Author: yecril@bluebottle.com ("Krzysztof elechowski")
Date: Mon, 30 May 2005 21:06:22 GMT Raw View

U   ytkownik ""P.J. Plauger"" <pjp@dinkumware.com> napisa    w wiadomo   ci
news:0IHA00MBJZFF3D@firewall.mci.com...
> "Christopher Conrade Zseleghovski" <kkz@duch.mimuw.edu.pl> wrote in
> message news:d7de1d$rfi$1@achot.icm.edu.pl...
>
>> "Bo Persson" <bop@gmb.dk> wrote:
>>>
>>> ""Krzysztof ?elechowski"" <yecril@bluebottle.com> skrev i meddelandet
>>> news:d6tf81$ma3$1@sklad.atcom.net.pl...
>>>> Class basic_filebuf does not allow storing wide characters to files.
>>>> This way the flexibility and power of Unicode is killed because we
>>>> cannot store arbitrary wide characters in a file.
>>>
>>> Of course you can. You just have to convert a wide character sequence
>>> into a byte sequence. The standard doesn't put restrictions on how many
>>> bytes are needed for each wide character.
>>
>> Do I have to convert it myself?  I feel that such functionality should
>> be standard.
>
> Using what standard? C and C++ have traditionally been character-set
> neutral. But even if you commit to Unicode, you have the choice of
> writing a file as UTF-8, UTF-16, UCS-2BE, UCS-2LE, UCS-4BE, UCS-4LE,
> etc. etc.

The default encoding should fulfill the following condition:  if I binary
wfilebuf::sputn(wchar_t const str[], length) and then fopen the file for
binary input and fread(wchar_t *buff, sizeof *buff, length, file) it back,
then I should have memcmp(buff, str, length * sizeof *buff) == 0.  It does
not seem very complicated, does it?

Christopher

> I will, however, provide one interesting data point. We originally
> shipped our libraries with a degenerate conversion rule -- if the
> wide-character fit in a single byte, we output it as-is; otherwise
> we reported a conversion failure. (Microsoft still offers this rule
> by default, IIRC.)

Aren't your libraries bundled with Microsoft Visual C++?  They do not output
UTF-8, neither by default, nor by demand.

Chris


---
[ comp.std.c++ is moderated.  To submit articles, try just posting with ]
[ your news-reader.  If that fails, use mailto:std-c++@ncar.ucar.edu    ]
[              --- Please see the FAQ before posting. ---               ]
[ FAQ: http://www.jamesd.demon.co.uk/csc/faq.html                       ]
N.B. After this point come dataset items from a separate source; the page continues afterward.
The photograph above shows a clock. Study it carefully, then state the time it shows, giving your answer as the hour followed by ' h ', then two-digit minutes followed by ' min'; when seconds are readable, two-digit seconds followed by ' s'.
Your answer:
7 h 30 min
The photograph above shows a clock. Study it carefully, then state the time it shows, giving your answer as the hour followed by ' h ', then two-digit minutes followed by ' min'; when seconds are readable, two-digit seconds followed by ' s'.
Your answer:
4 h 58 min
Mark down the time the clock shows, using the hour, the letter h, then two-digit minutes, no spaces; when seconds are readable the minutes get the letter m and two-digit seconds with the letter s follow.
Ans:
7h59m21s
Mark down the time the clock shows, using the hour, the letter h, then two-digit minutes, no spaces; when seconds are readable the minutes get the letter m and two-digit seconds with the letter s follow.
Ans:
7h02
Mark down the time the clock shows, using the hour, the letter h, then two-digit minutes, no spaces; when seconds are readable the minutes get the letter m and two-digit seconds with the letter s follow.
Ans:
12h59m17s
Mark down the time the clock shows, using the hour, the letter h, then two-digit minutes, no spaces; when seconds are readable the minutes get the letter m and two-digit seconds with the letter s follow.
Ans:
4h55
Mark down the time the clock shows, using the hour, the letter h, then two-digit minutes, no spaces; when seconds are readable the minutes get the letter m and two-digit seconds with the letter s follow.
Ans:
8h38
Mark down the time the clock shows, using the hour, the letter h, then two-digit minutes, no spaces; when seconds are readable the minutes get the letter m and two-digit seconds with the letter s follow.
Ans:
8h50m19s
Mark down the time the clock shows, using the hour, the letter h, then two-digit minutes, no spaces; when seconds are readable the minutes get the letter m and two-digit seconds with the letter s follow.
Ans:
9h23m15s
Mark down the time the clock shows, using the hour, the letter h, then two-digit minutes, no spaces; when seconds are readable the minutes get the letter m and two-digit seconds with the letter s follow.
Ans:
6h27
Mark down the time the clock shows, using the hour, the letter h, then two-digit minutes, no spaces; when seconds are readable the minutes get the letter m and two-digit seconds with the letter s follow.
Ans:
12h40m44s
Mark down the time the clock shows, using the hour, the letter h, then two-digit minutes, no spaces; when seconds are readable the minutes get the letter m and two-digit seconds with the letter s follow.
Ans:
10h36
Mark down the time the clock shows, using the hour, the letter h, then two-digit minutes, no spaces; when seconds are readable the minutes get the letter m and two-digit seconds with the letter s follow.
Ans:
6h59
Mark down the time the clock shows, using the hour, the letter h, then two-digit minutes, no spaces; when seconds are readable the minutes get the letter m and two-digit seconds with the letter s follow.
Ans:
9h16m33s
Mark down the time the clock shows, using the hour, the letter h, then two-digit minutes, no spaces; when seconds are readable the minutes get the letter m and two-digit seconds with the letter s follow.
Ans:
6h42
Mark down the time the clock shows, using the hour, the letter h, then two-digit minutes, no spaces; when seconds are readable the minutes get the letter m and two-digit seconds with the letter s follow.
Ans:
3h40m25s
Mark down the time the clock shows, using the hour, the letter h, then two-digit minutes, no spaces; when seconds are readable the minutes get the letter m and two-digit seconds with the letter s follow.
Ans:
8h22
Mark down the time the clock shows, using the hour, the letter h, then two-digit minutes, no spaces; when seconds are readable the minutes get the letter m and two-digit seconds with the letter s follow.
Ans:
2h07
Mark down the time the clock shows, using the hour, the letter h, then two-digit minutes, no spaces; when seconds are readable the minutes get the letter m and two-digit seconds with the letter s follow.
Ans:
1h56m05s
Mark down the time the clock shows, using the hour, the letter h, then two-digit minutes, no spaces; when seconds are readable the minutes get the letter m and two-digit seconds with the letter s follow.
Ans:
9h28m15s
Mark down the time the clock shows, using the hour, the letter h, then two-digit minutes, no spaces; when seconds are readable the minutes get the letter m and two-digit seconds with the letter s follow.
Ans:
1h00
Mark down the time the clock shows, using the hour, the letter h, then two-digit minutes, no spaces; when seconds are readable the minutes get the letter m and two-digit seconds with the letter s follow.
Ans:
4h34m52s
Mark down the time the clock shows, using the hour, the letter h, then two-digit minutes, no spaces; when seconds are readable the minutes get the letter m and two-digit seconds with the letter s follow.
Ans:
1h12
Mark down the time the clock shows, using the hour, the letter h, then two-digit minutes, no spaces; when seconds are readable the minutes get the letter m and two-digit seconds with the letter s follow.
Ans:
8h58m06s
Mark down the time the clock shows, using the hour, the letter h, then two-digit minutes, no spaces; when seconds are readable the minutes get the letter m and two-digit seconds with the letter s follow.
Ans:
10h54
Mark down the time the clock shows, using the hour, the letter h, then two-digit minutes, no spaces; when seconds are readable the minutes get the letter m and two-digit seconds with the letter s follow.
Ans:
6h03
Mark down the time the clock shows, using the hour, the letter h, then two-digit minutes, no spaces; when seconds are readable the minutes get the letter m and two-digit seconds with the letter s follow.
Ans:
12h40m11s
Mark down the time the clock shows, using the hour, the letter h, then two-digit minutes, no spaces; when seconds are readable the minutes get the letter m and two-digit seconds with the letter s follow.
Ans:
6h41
Author: yecril@bluebottle.com ("Krzysztof Zelechowski")
Date: Tue, 31 May 2005 16:55:41 GMT Raw View

Uzytkownik "James Daughtry" <mordock32@hotmail.com> napisal w wiadomosci
news:1116943821.423256.16010@f14g2000cwb.googlegroups.com...
>> Class basic_filebuf does not allow storing wide characters to files.
> Where does the standard imply this?
27.8.1 underlaid character type is char

> Last I checked, both the stream
> layer and the streambuf layer pay close attention to supporting wide
> characters all across the board.
>

It is possible to store a wide char from the programmer's point of view, but
it is only the logical perspective.  Wide characters are converted (more
precisely, codecvt::outed) to multibyte characters behind the scenes; if you
mmap the file back, you get char *, not wchar_t *.  Besides, this process is
fragile and locale-dependent: you can easily end up with a string you cannot
store into the stream (it fails and sets errno to EILSEQ).  And what are you
going to do then? "Sorry, cannot write the file, please choose a different
locale?"  And what if the text your client wants to store is multiscript?
chris


---
[ comp.std.c++ is moderated.  To submit articles, try just posting with ]
[ your news-reader.  If that fails, use mailto:std-c++@ncar.ucar.edu    ]
[              --- Please see the FAQ before posting. ---               ]
[ FAQ: http://www.jamesd.demon.co.uk/csc/faq.html                       ]

Author: yecril@bluebottle.com ("Krzysztof Zelechowski")
Date: Tue, 31 May 2005 16:56:44 GMT Raw View

Sorry for top-posting, dunno how to fix it in my reader (M$OE_pl).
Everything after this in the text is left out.